Human mesenchymal stem/stromal cells (MSCs) represent a promising tool in regenerative medicine. Up to now, more than 700 NIH-registered clinical trials investigated their therapeutic potential in various diseases. Despite controversial reports regarding the efficacy of MSC-treatments, in many applications MSCs seem to exert their beneficial effects rather in a paracrine manner than by cell replacement. In this context, extracellular vesicles (EVs), such as exosomes (70-150 nm) and microvesicles (100-1,000 nm), are discussed to execute the MSCs’ therapeutic effects (Börger et al., 2016; Börger et al., 2015; Lener et al., 2015). Our previous studies revealed promising therapeutic activities of MSC-EVs in an acute steroid refractory Graft-versus-Host Disease (aGvHD) patient (Kordelas et al., 2014), in a murine ischemic stroke model (Doeppner et al., 2015), in a sheep model for hypoxia induced fetal brain damage (Ophelders et al., 2016), and a neonatal rat model for inflammation induced brain damage in preterms (Drommelschmidt et al., 2016).

Aiming to qualify MSC-EVs as a novel therapeutic agent to treat different patient cohorts (initially additional aGvHD patients), we have optimized the large scale production of MSC-EVs in a clinical grade compatible manner. For the translation into the clinics MSC-EV production processes have to be standardized in a GMP compatible manner, now, and get qualified and validated. Furthermore, quality release criteria have to be defined (Lener et al., 2015).
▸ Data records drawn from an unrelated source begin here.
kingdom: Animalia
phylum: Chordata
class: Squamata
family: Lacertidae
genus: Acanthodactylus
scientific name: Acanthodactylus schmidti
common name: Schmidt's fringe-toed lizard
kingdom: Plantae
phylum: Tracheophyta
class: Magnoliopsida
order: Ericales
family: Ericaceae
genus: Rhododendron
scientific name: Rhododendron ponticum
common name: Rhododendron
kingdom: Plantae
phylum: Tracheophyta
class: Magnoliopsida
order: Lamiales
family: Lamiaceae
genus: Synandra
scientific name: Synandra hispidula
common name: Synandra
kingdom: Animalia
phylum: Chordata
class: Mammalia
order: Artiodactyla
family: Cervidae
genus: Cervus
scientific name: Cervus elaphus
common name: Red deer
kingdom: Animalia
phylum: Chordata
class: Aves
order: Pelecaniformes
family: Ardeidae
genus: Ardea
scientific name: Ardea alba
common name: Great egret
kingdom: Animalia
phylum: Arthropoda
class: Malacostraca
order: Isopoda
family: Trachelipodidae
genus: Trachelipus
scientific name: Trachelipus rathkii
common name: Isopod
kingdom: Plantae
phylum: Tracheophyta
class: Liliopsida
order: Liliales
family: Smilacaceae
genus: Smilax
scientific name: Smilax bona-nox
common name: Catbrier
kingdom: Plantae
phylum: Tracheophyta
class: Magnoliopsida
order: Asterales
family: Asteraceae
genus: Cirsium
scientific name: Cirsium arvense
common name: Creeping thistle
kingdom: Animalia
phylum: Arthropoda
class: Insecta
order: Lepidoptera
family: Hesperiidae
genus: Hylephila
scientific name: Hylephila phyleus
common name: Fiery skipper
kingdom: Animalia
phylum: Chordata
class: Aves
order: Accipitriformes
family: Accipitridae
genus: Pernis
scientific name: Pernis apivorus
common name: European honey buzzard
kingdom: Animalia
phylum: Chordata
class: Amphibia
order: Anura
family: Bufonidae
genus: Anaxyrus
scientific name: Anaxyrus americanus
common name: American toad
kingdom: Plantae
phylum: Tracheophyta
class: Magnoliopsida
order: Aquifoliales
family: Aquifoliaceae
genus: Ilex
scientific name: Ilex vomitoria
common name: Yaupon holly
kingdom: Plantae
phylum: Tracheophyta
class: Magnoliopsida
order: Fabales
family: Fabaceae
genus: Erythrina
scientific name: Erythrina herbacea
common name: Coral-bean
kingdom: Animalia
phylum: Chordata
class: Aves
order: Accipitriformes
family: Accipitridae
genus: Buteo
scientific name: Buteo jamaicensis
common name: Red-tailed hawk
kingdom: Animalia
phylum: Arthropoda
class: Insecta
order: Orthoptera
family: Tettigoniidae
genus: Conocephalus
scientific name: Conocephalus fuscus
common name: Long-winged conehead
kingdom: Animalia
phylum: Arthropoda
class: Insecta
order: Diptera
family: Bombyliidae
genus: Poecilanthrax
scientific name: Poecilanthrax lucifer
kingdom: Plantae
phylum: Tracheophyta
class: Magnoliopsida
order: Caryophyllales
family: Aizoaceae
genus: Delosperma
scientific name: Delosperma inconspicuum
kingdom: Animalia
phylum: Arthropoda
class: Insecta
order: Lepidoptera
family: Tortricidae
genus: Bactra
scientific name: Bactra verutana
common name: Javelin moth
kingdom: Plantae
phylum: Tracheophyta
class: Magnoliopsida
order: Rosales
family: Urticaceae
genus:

Within our project, which is part of a consortium funded by the EFRE.NRW program of the European Union and the Ministerium für Innovation, Wissenschaft und Forschung des Landes Nordrhein-Westfalen (SEVRIT - Produktion und Qualitätssicherung von Stammzell-abgeleiteten extrazellulären Vesikeln für neuartige regenerative und immunmodulierende Therapieansätze), we address the required issues to be fulfilled to successfully apply for a production licence of MSC-EVs at the local regulatory authorities. A production licence is mandatory to apply for clinical studies.

Börger, V., Bremer, M., Görgens, A., and Giebel, B. (2016). Mesenchymal stem/stromal cell-derived extracellular vesicles as a new approach in stem cell therapy. ISBT Science Series 11, 228-234.

Börger, V., Görgens, A., Rohde, E., and Giebel, B. (2015). Therapeutisches Potenzial von extrazellulären Vesikeln aus mesenchymalen Stamm- bzw. Stromazellen. Transfusionsmedizin - Immunhämatologie, Hämotherapie, Immungenetik, Zelltherapie 5, 131-137.

Doeppner, T.R., Herz, J., Görgens, A., Schlechter, J., Ludwig, A.K., Radtke, S., de Miroschedji, K., Horn, P.A., Giebel, B., and Hermann, D.M. (2015). Extracellular Vesicles Improve Post-Stroke Neuroregeneration and Prevent Postischemic Immunosuppression. Stem Cells Transl Med 4, 1131-1143.

Drommelschmidt, K., Serdar, M., Bendix, I., Herz, J., Bertling, F., Prager, S., Keller, M., Ludwig, A.K., Duhan, V., Radtke, S., et al. (2016). Mesenchymal stem cell-derived extracellular vesicles ameliorate inflammation-induced preterm brain injury. Brain Behav Immun.

Kordelas, L., Rebmann, V., Ludwig, A.K., Radtke, S., Ruesing, J., Doeppner, T.R., Epple, M., Horn, P.A., Beelen, D.W., and Giebel, B. (2014). MSC-derived exosomes: a novel tool to treat therapy-refractory graft-versus-host disease. Leukemia 28, 970-973.

Lener, T., Gimona, M., Aigner, L., Borger, V., Buzas, E., Camussi, G., Chaput, N., Chatterjee, D., Court, F.A., Del Portillo, H.A., et al. (2015). Applying extracellular vesicles based therapeutics in clinical trials - an ISEV position paper. J Extracell Vesicles 4, 30087.

Ophelders, D.R., Wolfs, T.G., Jellema, R.K., Zwanenburg, A., Andriessen, P., Delhaas, T., Ludwig, A.K., Radtke, S., Peters, V., Janssen, L., et al. (2016). Mesenchymal Stromal Cell-Derived Extracellular Vesicles Protect the Fetal Brain After Hypoxia-Ischemia. Stem Cells Transl Med 5, 754-763.